To me the best songs are like a joke. Like, you have to set it up in a way that no one’s ever heard it before. And then the hook is the punch line.

Ed Sheeran

Ed Sheeran has stunned the world with songs that stir up a wide range of emotions. Sheeran had a passion for music at a young age, and began playing the acoustic guitar which led to an interest in songwriting. Influenced by musical greats such as The Beatles and Bob Dylan, Sheeran began pursuing his musical career when he was just a teenager. He quickly wrote and released two albums, started opening shows for established musical acts, and by 2009 was playing more than 300 live shows in one year. Sheeran got his big break after meeting Jamie Foxx in the United States and appearing on his Sirius radio show-shortly after this, he signed with Atlantic Records. You might wonder how in the world someone could come so far, so fast-how did he write so many stunning songs so quickly? Surely he must have some sort of mystifying songwriting secret? Well, it his songwriting tactics seem to vary from song to song.

Sheeran’s haunting tune “I See Fire“, from the second film in Peter Jackson’s Hobbit trilogy, was mostly written and recorded in just one day. Sheeran described this song as an emotional response to the film-writing from the perspective of a dwarf was a motivational tactic that he used to create such moving lyrics. Picking up a new instrument also helped Sheeran create this song-he learned to play the violin, despite never having played one before.

The touching song, “Photograph” had slightly less structured origins. Sheeran collaborated on this song with Snow Patrol guitarist Johnny McDaid while they were on tour in 2012. The song was written in a Kansas hotel room-Sheeran recalls building an X-Wing Fighter for a charity auction and listening to a loop of a piano piece over and over.
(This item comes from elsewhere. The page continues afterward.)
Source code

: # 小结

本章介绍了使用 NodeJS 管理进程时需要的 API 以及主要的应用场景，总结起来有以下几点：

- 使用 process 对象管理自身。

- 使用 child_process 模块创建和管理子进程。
He eventually came up with one line and started singing, claiming the song developed from that point. Sheeran and McDaid worked for about four hours on the piece, creating bits on the laptop-when Sheeran finished building his LEGO, he picked up the guitar and they polished it up.

The difference in the creative development of Ed Sheeran’s music shows that inspiration can strike at any time. Sheeran’s motivation often comes from real life experiences, and he states that he usually writes within hours of experiencing an emotional event. The most important songwriting tip he follows is being true to himself:

I write for myself and my music is raw and straight from the heart. All my music is deeply personal and I think it’s good when you can just be yourself and not worry about what other people think.”